Are you comfortable with the term “project book”?

Not for my own work. Primarily due to the fact that it causes me to panic: as soon as I write a couple poems that have a shared theme/structure/conceit, I immediately think “Hey! I could write a series of these poems. That could work.” And as soon as I think that, I’ve fucked myself. I feel closed in. I’ve pretty much guaranteed I’m going to lose interest. Huh. Maybe I have commitment problems.

And as I type these very words, I’m very much at work on a project book. So I’m a huge fucking hypocrite.  It’s a collaborative effort, however, and I’m not sure how to work with someone without having some sort of goal/plan in place. But based on what I said above, maybe it’s already doomed to fall apart. Ha!

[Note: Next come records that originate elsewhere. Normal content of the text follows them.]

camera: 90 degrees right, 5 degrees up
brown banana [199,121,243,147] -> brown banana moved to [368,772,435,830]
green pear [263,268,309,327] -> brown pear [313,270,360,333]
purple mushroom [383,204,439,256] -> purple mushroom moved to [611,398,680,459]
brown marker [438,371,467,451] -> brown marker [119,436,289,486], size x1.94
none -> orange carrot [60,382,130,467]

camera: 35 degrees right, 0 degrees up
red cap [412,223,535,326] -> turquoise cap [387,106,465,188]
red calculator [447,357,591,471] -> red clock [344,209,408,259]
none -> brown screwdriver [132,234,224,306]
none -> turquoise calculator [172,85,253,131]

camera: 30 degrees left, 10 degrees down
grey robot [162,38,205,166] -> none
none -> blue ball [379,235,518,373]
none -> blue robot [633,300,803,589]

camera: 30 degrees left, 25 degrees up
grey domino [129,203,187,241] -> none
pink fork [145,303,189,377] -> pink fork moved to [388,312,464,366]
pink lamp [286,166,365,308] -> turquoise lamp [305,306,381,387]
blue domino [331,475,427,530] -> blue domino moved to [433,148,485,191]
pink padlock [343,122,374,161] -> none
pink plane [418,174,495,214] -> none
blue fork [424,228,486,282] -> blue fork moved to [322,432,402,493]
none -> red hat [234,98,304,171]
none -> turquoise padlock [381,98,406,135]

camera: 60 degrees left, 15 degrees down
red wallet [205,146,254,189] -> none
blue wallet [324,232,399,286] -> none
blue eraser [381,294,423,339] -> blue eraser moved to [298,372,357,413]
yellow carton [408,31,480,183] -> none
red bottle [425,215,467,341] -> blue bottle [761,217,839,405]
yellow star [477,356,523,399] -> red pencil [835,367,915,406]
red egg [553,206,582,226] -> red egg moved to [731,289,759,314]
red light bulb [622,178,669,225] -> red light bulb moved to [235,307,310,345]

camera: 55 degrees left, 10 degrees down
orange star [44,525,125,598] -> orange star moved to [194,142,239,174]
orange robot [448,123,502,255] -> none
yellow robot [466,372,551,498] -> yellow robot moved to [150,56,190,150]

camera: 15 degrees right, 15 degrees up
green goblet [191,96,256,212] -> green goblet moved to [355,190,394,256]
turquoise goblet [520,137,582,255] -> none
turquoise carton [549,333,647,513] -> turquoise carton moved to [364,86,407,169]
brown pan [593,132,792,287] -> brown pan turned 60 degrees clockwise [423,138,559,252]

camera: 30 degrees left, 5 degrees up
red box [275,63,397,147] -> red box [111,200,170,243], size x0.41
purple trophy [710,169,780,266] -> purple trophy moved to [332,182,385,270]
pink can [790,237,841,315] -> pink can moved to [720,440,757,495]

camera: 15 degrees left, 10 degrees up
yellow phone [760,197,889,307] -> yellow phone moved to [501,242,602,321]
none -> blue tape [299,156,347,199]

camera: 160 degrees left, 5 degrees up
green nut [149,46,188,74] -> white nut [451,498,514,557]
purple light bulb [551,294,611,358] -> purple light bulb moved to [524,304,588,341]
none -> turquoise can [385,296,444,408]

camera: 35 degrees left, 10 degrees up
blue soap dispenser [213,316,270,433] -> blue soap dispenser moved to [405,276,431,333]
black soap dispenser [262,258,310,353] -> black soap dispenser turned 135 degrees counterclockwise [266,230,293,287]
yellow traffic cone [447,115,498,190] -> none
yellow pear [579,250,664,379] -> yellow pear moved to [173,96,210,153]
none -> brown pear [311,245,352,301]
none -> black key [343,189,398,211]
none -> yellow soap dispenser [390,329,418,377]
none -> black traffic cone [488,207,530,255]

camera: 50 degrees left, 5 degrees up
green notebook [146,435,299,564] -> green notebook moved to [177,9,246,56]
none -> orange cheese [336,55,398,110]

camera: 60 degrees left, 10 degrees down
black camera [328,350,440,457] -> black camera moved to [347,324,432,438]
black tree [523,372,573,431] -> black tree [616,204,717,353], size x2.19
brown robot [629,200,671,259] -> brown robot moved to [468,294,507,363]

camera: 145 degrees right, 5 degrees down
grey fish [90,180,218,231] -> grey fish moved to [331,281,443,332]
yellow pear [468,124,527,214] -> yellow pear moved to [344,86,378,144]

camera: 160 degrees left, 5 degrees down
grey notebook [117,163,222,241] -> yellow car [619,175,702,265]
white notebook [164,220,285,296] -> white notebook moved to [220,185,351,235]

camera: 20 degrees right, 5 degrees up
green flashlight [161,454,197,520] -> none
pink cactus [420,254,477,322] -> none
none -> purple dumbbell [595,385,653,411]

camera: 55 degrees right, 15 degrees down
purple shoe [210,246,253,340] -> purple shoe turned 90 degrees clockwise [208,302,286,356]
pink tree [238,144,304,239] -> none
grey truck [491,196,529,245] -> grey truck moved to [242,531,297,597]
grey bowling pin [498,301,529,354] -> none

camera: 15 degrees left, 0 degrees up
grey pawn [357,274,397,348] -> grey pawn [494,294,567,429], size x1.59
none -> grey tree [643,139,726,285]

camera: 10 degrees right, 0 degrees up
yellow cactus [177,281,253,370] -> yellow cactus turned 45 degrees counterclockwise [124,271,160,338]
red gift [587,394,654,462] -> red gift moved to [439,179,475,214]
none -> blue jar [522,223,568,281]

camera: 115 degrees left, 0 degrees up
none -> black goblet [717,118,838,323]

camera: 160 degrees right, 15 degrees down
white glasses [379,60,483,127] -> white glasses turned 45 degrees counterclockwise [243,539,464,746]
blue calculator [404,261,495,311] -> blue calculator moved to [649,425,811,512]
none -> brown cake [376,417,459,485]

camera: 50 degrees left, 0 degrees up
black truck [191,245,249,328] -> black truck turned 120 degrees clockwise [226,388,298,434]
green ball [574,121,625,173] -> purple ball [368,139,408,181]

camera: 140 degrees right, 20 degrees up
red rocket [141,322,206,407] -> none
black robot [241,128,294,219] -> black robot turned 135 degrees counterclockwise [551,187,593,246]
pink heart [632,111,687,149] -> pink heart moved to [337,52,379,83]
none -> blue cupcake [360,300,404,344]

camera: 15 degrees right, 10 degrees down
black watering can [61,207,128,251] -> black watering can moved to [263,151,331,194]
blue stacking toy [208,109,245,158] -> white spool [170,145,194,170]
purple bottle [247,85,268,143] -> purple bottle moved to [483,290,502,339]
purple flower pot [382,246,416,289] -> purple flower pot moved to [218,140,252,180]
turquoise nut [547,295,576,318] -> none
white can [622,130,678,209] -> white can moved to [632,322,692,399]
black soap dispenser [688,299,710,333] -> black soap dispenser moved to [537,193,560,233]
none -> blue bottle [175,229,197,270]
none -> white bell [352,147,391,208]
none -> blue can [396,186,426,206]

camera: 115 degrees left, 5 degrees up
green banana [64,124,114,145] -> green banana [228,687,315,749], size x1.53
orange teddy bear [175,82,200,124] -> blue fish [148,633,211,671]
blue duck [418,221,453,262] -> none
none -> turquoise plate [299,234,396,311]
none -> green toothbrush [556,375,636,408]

How important was it for you that each poem could “stand on its own” or that the poems should rely on other poems in the book, or on the premise of the project itself, to succeed? What challenges did this present for you when writing single poems or structuring the book overall?

I do believe every poem should “stand on its own” as much as it can, though I’m a fan of serial poems, of the long poem published individually in sections, in poems that very clearly need to speak to other poems. But I’m a believer in a poem’s thingness: that if I crumple it up and throw it at you, and you pick it up and smooth it out, and read it, that poem will move you in some small/large way, without any help from anything, anyone else. Now success in that is another story altogether.

Did you fully immerse yourself in writing this project book, or did you allow yourself to work on other things?

I can’t work on any one thing for longer than a few minutes. It took me about three weeks to complete this interview in 5-minute sections with three day breaks in between.

What advice can you offer other writers, particularly emerging writers or poetry students who may be using the project book as a guiding principle for their own work?

I’ve been reading many essays covering poetics for a class I’m teaching this semester, and many of these essays revolve around a similar idea: that poetry is about fulfilling and thwarting expectations. It’s all about the surprise. So for those who are using a project book as a guiding principle, my main advice is to break as many of your own rules as you follow, and make sure you’re continually surprising yourself with your own work. If, from the first poem, we know exactly how we’re going to get to the last poem, then there may be a problem. And that same test applies if you know exactly how you’re going to get from the first poem to the last poem as well. And don’t be afraid to let those obsessions enter what is otherwise a tightly knit project. Flaws are always the best part.